Na pop destes últimos anos tem-se assistido a uma certa obsessão em reciclar as memórias de tempos idos e (pelo menos tentar) torná-las num objecto novo, único, que reflectisse não só as aventuras musicais semi-esquecidas dessas eras, mas que também fizesse delas um monumento para o futuro, um testemunho de que algo ou alguém ali esteve, viveu aqueles momentos. Não é um fenómeno novo, e podemos argumentar, extremar inclusive, que toda a música pop alguma vez produzida é uma reciclagem de ideias antigas; não é um fenómeno sequer confinado à música, é algo intrínseco à natureza humana, o olhar para trás com nostalgia.
O ponto de partida para a maior parte das recentes deambulações têm sido os anos oitenta, como o atestam a consagração de Ariel Pink enquanto força motriz de toda essa lembrança ou a popularidade entre o meio alternativo/independente do "movimento" chillwave.
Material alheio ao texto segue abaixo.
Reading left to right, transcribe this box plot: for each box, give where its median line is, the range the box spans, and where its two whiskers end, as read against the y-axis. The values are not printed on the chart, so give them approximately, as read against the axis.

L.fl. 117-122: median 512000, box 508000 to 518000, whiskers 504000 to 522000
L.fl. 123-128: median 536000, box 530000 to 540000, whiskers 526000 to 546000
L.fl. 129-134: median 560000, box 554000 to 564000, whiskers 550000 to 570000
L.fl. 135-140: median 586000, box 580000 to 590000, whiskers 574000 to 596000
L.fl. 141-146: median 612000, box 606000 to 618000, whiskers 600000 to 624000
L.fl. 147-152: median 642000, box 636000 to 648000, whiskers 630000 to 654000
Por cá, por sermos portugueses e, por conseguinte, sentirmos um especial apreço pela intraduzível saudade, essas memórias têm vindo à tona de uma forma ou de outra, através das mãos de uma geração pós-25 de Abril que teve a oportunidade de crescer em tempos áureos como os da abertura do país às ideias que vinham de fora - também conhecido como a explosão do rock em português - que gerou não só artistas reinterpretando velhas guardas mas também aqueles que se atreveram a ir além de uma simples apropriação. Nomes óbvios, que se citam para criar um ponto de contacto entre estes e o que fazem hoje Pedro Magina e André Abel: Variações, GNR, Ocaso Épico, João Peste, o Sonho Azul de Né Ladeiras. Tudo nomes perfeitamente válidos de se aglutinarem na qualquer musa inspiradora/nostálgica que faça mover o duo portuense; nostalgia que começa no nome e que remete, pela via da tragédia que todos conhecemos, para o fim da inocência que se lhe seguiu.
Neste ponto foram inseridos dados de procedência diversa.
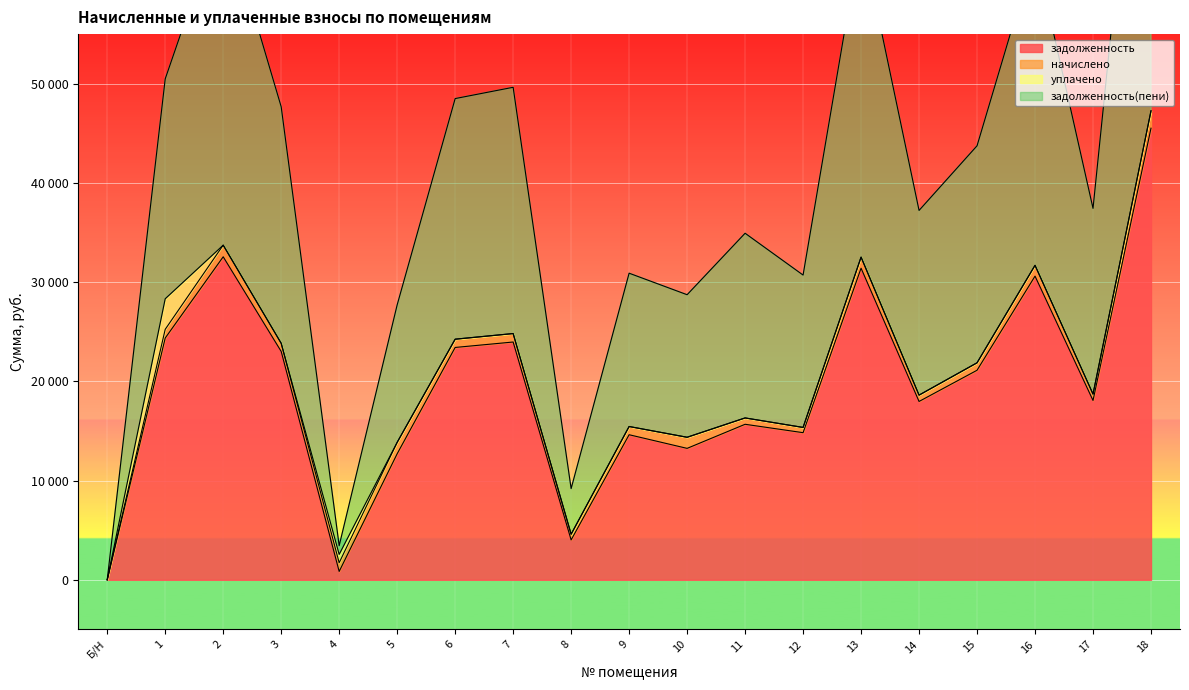

What is the approximate value of задолженность(пени) at 9?

30903.6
Inocência essa revisitada não só na sonoridade do duo, como já referido, mas através da mais simples das técnicas utilizadas - a do corte e cola - fazendo de Pintura Moderna, como aliás já tinha feito de É Isso Aí, de 2009, um gigantesco manifesto da genialidade da pop esquecida de outrora, mas mais do boom criativo a que se assiste no presente. Um caldeirão onde melodias e pedaços de canção transitam entre si numa mesma faixa de forma absolutamente irrepreensível, quase que como numa mixtape, como em "Castiço O Teu Nudismo", que passa de um registo mais contemplativo para uma malha de boogie aquático, ou não fosse esse o nome da editora. De facto, quem melhor do que os próprios Aquaparque para descrever o seu estilo?
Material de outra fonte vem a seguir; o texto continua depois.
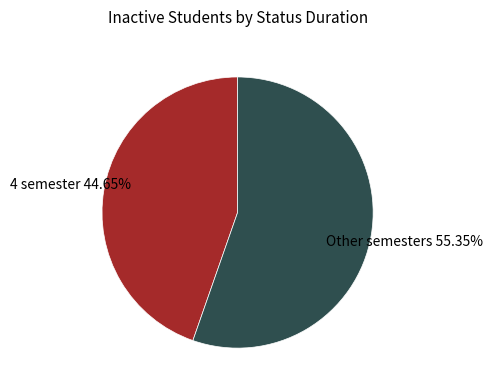

Is there a majority slice in this chart?

Yes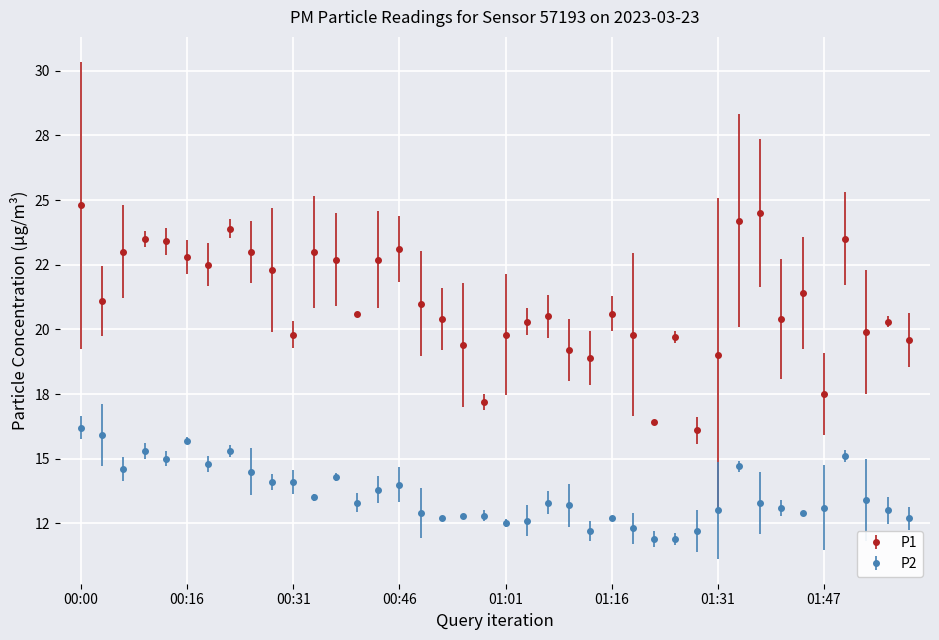

Does the chart have visible grid lines?

Yes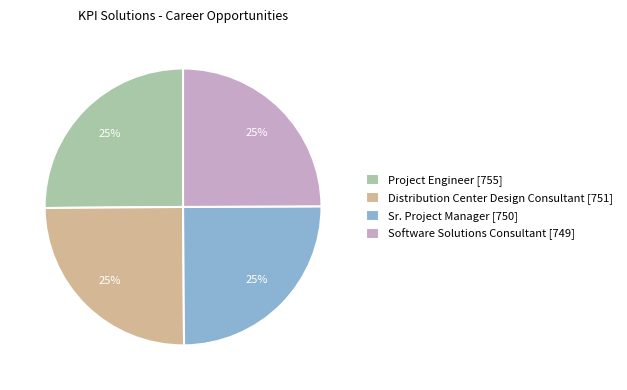

To the nearest percent, what portion does Distribution Center Design Consultant [751] represent?

25%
Só que a essência que faz da música do duo algo tão cativante não é apenas a colagem; são as melodias que a acompanham, especialmente as dedilhadas por André Abel nas suas guitarras, que se aliam de forma perfeita à vertente electrónica e conferem à sua música um verdadeiro cariz nacional. Porque música com tal onda mediterrânica, acreditamos, e longe de nacionalismos bacocos e/ou esquizofrénicos, só poderia ter sido feita por cá. Estranhamos então ver os Aquaparque longe das spotlights que se apontam a outras tantas bandas do circuito nacional, com maior ou menor motivo para serem empoladas.
Com temas como a deliciosamente sexy "Para Além Do Bronze", "Sábado à Tarde" ou a maníaca "Tomar Conta De Mim", para além das letras que contém tanto de estranho como de hilário e de genial (a faixa escondida em "Emblema" é disto exemplo) os Aquaparque vão navegando tranquilamente por um rio de criatividade que tanta falta faz à pop. E não só à nossa. Pouco importa (nada mesmo) que a caravela tenha traços de, como já nos dizia James Murphy, borrowed nostalgia for the unremembered eighties; da maneira como o duo se entrega à criação do seu objecto musical, mais não podemos fazer que garantir que não serão esquecidos, não num tempo próximo. Para já, são das melhores coisas que nos podiam ter acontecido.